Mr. McMaster's friend was allowed to plead guilty to manslaughter in exchange for acting as the Crown's chief witness against his two confederates. He was sentenced to life in prison.
His testimony did not stand alone. It was buttressed by a parade of other witnesses and a wealth of circumstantial evidence. The jury deliberated for only an hour and forty minutes before returning a guilty verdict. Their appeals denied, the two men were hanged on June 10, 1931.
Despite the arrest, trial and execution of Mr. Midwinter's two killers, police never gave up on finding the fourth fugitive, the young man whom the others referred to as "The Kid."

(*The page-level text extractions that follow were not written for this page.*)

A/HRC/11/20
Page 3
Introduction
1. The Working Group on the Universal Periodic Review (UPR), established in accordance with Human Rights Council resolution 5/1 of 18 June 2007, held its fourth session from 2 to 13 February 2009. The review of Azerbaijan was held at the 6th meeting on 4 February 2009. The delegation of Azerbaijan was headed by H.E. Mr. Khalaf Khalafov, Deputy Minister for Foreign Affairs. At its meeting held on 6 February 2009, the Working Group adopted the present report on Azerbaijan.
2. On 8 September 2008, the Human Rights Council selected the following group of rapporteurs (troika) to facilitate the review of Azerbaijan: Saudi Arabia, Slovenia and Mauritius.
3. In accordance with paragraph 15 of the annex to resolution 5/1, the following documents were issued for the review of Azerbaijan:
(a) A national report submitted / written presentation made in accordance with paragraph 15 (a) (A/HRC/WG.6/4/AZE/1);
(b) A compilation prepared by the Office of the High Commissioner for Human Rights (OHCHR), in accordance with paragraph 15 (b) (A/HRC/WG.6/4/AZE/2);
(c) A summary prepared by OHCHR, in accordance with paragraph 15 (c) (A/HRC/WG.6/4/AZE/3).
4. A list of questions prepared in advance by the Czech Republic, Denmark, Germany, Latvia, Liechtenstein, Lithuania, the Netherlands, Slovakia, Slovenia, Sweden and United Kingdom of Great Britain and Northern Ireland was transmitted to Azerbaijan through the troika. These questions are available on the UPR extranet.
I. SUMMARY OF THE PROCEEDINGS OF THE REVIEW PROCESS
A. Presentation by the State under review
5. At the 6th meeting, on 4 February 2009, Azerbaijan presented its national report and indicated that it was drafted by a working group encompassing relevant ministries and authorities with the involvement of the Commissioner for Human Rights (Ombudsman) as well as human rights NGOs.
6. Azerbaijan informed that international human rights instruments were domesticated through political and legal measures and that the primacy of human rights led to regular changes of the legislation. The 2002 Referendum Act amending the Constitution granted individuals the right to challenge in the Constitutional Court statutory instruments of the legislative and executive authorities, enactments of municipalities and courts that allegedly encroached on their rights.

Mr. McMaster's friend said that the Kid spent his summers travelling as a hobo and spent the winter working in a coal mine. The Kid also said that a close relative had been killed in a mining accident. Inquiries at Drumheller, the major coal mining centre in Alberta, were fruitless.
Then, after the trial, a man came forward with a significant nugget of information. This man was a rancher in southern Alberta, but he was also an ex-con who knew both Slim and the shooter from prison. On their flight to Montana he had put the four men up overnight and he kept quiet about this until now.

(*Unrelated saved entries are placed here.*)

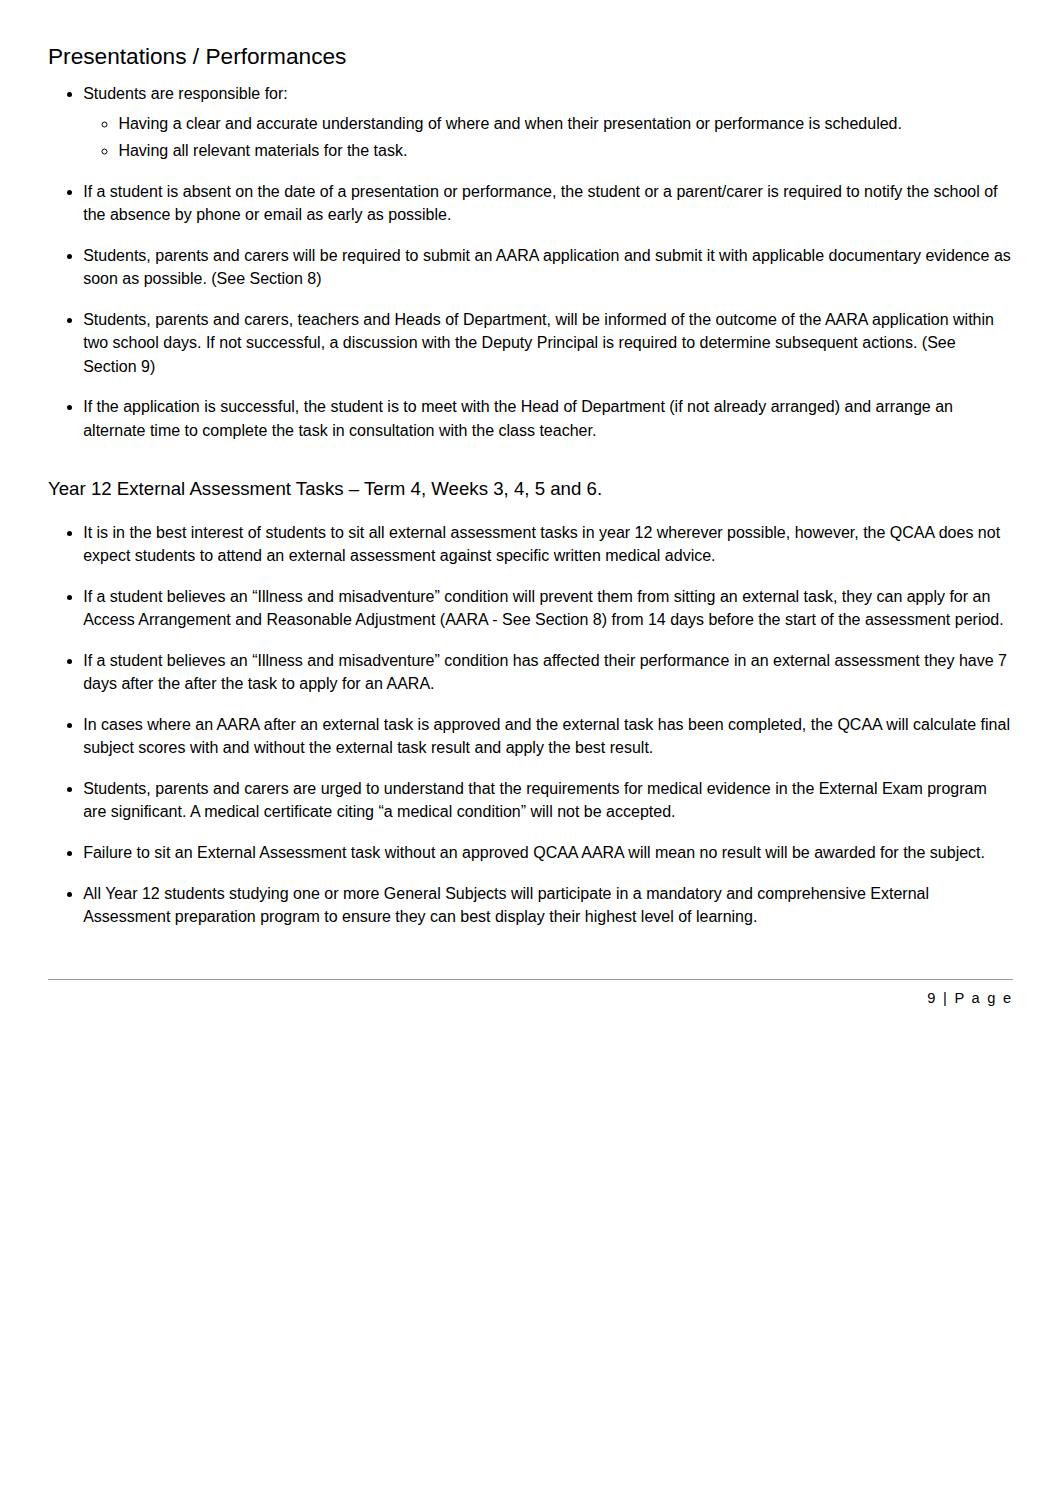Presentations / Performances
Students are responsible for:
Having a clear and accurate understanding of where and when their presentation or performance is scheduled.
Having all relevant materials for the task.
If a student is absent on the date of a presentation or performance, the student or a parent/carer is required to notify the school of the absence by phone or email as early as possible.
Students, parents and carers will be required to submit an AARA application and submit it with applicable documentary evidence as soon as possible. (See Section 8)
Students, parents and carers, teachers and Heads of Department, will be informed of the outcome of the AARA application within two school days. If not successful, a discussion with the Deputy Principal is required to determine subsequent actions. (See Section 9)
If the application is successful, the student is to meet with the Head of Department (if not already arranged) and arrange an alternate time to complete the task in consultation with the class teacher.
Year 12 External Assessment Tasks – Term 4, Weeks 3, 4, 5 and 6.
It is in the best interest of students to sit all external assessment tasks in year 12 wherever possible, however, the QCAA does not expect students to attend an external assessment against specific written medical advice.
If a student believes an “Illness and misadventure” condition will prevent them from sitting an external task, they can apply for an Access Arrangement and Reasonable Adjustment (AARA - See Section 8) from 14 days before the start of the assessment period.
If a student believes an “Illness and misadventure” condition has affected their performance in an external assessment they have 7 days after the after the task to apply for an AARA.
In cases where an AARA after an external task is approved and the external task has been completed, the QCAA will calculate final subject scores with and without the external task result and apply the best result.
Students, parents and carers are urged to understand that the requirements for medical evidence in the External Exam program are significant. A medical certificate citing “a medical condition” will not be accepted.
Failure to sit an External Assessment task without an approved QCAA AARA will mean no result will be awarded for the subject.
All Year 12 students studying one or more General Subjects will participate in a mandatory and comprehensive External Assessment preparation program to ensure they can best display their highest level of learning.
9 | P a g e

During a conversation with the rancher the Kid remarked that he knew a horse trader in his hometown of Truro, Nova Scotia. This took the search in a new direction.
The Kid travelled under an assumed name but the Alberta Provincial Police had a good description of him. This, combined with the other details gave the Nova Scotia Provincial Police all the clues they needed to track him down. The close relative who was killed in a mining accident turned out to be his father.
The Kid was arrested at his home in Westville, Nova Scotia, and transported to Alberta. He was charged with robbery, not murder. During his tearful testimony he told how Slim beat Mr. Midwinter over the head with the billy as the other man shot him. Mr. McMaster's friend testified that he dissuaded Slim from his intention of killing the Kid in order to prevent him from squealing to the police.
On September 29, 1931, after deliberating for four hours, the jury found the Kid not guilty and he was released.